1. Genetic mutations: Certain genetic mutations, such as those in the MEN1 gene, can increase the risk of developing pancreatic neuroendocrine tumors.

2. Environmental factors: Exposure to certain environmental toxins, such as pesticides, may increase the risk of developing pancreatic neuroendocrine tumors.

3. Family history: Having a family history of pancreatic neuroendocrine tumors may increase the risk of developing the condition.

4. Other medical conditions: Having certain medical conditions, such as type 1 diabetes, can increase the risk of developing pancreatic neuroendocrine tumors.

1. Surgery: Surgery is the primary treatment for pancreatic neuroendocrine tumors. Depending on the size and location of the tumor, the surgeon may remove the entire tumor or just a portion of it.

2. Radiation Therapy: Radiation therapy may be used to shrink the tumor before or after surgery.

3. Chemotherapy: Chemotherapy may be used to shrink the tumor before or after surgery.

4. Targeted Therapy: Targeted therapy is a type of treatment that uses drugs to target specific molecules in the tumor cells. This type of therapy may be used to shrink the tumor before or after surgery.

5. Immunotherapy: Immunotherapy is a type of treatment that uses the body’s own immune system to fight the tumor. This type of therapy may be used to shrink the tumor before or after surgery.

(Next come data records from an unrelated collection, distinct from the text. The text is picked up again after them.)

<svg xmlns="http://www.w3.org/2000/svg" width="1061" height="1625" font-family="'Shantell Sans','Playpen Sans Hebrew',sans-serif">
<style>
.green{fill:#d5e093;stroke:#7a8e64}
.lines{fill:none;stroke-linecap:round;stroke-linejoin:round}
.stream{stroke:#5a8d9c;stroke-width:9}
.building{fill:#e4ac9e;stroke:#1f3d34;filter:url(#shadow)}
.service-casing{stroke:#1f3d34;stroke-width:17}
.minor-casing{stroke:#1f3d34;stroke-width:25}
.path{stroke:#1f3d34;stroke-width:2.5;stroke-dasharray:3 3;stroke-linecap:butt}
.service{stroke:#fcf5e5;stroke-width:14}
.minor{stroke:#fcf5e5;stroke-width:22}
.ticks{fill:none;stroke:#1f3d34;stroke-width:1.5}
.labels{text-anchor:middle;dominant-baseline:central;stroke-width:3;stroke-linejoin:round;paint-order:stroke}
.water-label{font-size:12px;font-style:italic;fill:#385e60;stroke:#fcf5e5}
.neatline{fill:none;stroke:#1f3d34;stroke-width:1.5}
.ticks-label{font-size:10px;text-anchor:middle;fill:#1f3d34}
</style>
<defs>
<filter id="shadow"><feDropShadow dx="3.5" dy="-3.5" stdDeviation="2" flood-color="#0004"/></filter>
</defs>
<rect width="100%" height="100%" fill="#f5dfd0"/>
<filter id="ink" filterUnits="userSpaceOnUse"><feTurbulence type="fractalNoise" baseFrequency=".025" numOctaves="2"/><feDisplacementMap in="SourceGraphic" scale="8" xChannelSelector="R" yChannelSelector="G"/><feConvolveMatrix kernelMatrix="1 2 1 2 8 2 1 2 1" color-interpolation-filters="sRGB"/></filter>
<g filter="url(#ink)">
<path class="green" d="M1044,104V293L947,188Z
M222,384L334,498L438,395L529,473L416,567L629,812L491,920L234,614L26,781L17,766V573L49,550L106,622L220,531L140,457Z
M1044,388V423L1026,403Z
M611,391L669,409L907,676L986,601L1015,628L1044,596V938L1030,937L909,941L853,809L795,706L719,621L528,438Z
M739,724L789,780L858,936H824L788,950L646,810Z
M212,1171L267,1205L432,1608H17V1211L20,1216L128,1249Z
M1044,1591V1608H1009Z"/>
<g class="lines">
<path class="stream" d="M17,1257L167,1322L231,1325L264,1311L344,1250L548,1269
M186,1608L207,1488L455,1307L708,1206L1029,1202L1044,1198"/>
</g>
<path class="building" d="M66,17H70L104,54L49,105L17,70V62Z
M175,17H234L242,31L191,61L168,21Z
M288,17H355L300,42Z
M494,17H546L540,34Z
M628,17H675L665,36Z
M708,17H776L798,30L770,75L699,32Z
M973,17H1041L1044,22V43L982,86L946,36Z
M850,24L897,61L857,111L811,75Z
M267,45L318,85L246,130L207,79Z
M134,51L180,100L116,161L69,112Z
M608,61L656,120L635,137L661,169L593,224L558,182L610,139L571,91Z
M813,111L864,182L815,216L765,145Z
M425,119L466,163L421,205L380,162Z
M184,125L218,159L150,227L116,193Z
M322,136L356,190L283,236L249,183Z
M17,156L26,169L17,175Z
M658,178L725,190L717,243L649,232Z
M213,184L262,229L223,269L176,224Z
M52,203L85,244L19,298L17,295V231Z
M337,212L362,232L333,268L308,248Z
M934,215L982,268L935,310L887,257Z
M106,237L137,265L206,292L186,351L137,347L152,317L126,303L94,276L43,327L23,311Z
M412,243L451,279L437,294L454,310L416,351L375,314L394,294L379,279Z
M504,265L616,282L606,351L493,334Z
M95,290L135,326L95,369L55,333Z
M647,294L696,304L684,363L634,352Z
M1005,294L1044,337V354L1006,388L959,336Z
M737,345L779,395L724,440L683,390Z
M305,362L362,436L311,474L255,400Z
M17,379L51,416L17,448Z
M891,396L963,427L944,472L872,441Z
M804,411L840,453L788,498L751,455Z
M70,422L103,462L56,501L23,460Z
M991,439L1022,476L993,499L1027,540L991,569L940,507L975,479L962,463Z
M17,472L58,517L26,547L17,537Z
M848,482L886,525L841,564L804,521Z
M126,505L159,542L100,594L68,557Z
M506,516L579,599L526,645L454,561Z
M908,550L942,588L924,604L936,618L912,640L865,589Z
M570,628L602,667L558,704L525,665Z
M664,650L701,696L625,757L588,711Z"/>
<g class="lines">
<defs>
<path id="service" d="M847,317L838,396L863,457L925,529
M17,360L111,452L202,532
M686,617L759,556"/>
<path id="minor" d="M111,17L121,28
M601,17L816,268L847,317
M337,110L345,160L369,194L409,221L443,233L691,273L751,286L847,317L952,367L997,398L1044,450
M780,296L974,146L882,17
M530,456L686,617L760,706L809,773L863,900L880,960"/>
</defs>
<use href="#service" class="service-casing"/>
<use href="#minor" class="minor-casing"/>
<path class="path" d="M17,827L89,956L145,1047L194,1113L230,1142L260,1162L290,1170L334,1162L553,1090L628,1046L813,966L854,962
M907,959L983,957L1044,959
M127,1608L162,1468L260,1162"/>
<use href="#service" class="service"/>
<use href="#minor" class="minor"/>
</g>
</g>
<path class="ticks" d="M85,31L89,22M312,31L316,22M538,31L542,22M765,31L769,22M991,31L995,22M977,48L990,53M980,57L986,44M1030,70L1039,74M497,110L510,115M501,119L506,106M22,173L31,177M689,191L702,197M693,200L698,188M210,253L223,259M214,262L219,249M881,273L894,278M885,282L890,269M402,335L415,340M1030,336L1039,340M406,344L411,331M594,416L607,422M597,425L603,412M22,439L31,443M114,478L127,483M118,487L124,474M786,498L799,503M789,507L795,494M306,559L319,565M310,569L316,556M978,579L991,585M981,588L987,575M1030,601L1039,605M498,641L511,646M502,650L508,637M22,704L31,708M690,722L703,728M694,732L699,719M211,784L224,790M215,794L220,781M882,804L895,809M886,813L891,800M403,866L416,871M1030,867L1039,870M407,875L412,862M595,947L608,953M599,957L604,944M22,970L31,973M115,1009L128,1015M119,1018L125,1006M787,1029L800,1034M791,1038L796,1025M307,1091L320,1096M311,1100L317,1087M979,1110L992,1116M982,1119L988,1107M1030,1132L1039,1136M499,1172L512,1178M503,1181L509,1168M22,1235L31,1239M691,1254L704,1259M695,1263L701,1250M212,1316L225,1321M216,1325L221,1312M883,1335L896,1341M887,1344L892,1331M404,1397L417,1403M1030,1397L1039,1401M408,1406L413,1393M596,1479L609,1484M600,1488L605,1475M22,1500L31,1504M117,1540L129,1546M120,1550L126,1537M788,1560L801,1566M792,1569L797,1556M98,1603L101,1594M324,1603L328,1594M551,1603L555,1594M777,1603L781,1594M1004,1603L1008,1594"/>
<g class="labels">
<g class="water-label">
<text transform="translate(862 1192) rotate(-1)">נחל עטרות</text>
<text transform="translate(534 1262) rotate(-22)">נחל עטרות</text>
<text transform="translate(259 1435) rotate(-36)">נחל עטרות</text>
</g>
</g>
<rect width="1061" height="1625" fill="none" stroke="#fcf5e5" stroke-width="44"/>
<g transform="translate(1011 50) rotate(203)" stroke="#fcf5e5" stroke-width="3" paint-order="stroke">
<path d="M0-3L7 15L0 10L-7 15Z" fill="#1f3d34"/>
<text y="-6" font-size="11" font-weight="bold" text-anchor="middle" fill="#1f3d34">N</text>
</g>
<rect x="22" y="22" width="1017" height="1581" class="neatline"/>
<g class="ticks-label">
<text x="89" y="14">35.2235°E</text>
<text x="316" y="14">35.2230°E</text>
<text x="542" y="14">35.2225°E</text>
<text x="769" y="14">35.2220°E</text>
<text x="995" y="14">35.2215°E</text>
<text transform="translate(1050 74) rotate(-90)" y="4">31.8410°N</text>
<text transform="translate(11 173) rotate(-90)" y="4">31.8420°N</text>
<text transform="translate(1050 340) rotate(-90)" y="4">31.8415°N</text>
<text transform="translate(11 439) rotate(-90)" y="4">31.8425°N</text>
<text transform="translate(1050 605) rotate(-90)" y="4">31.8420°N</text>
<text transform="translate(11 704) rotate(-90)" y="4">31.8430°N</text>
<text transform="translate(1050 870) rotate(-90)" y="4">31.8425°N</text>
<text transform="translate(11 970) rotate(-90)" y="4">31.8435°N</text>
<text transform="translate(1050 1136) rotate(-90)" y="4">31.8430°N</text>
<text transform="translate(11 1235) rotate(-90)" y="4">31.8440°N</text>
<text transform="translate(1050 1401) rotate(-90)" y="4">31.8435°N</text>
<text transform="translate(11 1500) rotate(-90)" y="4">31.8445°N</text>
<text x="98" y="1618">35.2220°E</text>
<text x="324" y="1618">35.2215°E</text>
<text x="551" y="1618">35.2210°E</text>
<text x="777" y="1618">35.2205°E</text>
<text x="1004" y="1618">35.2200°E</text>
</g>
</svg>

1. Family history of pancreatic cancer
2. Personal history of pancreatic cancer
3. Personal history of other cancers
4. Genetic syndromes associated with pancreatic cancer
5. Smoking
6. Obesity
7. Diabetes
8. Chronic pancreatitis
9. Age (over 50)
10. Gender (male)
11. Exposure to certain chemicals or radiation

There is no cure for pancreatic neuroendocrine (islet cell) tumors. Treatment options depend on the type and stage of the tumor. Treatment may include surgery, chemotherapy, radiation therapy, targeted therapy, and/or hormone therapy. Imaging tests such as CT scans, MRI scans, and PET scans are used to help diagnose and monitor the tumor.